Local Girl Scout Councils To Reorganize, Refocus
By Scott Smith in News on Sep 21, 2006 1:02PM
In an effort to provide funding for new programs designed to better serve its youth, the Girl Scouts of the USA will be reorganizing several regional councils, including some in the Chicago area.
According to the Tribune, the Girl Scouts spent the last two years conducting an internal audit to determine what issues were most important to the young women in their organization. Topics like cyber-bullying, teen pregnancy, and cutting (self-injury) were foremost in their minds. Concerns about wearing mint-colored vests that clash with everything ranked a distant fourth.
In the next two years, the 312 regional councils of Girl Scouts will combine into 109 groups. The seven councils throughout Chicagoland and Northwest Indiana will come together to form one large group. Sort of like Voltron.
Recently, Girl Scouts has seen its membership numbers decrease, and this study was done in an effort to avoid a “crisis of relevance.” This reorganization follows a recent study released by the Girl Scout Institute titled “The New Normal? What Girls Say About Healthy Living” that explored the physical and mental health of 2000 girls aged eight to 17.

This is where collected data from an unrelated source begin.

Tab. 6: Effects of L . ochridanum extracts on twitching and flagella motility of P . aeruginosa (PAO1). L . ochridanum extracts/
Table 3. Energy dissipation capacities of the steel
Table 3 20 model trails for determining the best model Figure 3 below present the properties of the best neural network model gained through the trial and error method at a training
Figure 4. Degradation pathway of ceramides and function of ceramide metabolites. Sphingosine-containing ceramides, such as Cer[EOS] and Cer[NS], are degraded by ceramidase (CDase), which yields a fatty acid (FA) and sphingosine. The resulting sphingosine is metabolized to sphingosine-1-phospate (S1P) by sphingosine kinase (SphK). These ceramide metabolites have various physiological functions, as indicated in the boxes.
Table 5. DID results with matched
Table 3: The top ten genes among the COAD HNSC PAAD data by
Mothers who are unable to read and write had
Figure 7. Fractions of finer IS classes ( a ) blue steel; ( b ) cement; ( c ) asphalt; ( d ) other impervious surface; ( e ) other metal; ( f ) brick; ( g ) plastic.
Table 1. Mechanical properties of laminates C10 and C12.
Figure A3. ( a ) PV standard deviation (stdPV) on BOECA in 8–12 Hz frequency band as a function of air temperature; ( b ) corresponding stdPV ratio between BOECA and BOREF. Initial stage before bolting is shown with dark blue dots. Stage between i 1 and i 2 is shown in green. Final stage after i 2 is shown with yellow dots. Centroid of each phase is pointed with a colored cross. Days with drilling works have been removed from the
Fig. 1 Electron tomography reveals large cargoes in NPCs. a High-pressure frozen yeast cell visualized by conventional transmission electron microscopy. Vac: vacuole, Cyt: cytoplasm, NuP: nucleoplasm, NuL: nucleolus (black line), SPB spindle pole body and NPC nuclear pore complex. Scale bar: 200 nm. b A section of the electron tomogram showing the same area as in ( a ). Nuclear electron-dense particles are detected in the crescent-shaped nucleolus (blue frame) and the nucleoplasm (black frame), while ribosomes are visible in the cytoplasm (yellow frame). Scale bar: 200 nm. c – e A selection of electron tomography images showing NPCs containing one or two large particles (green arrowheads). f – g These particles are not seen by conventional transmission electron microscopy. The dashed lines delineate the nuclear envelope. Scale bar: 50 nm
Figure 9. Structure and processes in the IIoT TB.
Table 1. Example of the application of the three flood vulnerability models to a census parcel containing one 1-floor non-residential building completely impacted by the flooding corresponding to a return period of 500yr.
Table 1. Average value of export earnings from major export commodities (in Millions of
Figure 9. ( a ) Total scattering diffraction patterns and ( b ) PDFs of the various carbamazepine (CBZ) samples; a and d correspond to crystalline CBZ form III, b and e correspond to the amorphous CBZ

We’re all for giving young women more information and not less (abstinence-only based sex ed programs, we’re looking at you). But if you Girl Scouts stop selling Thin Mints then God help you.
Incidentally, did you know the Girl Scout Founder, Juliette Gordon Low had near-total hearing loss due in part to infections and a piece of rice that got lodged in her eardrum when it was thrown at her wedding? They always mention the part about how it kills birds, but no one ever mentions you could blow out someone's eardrum by throwing rice.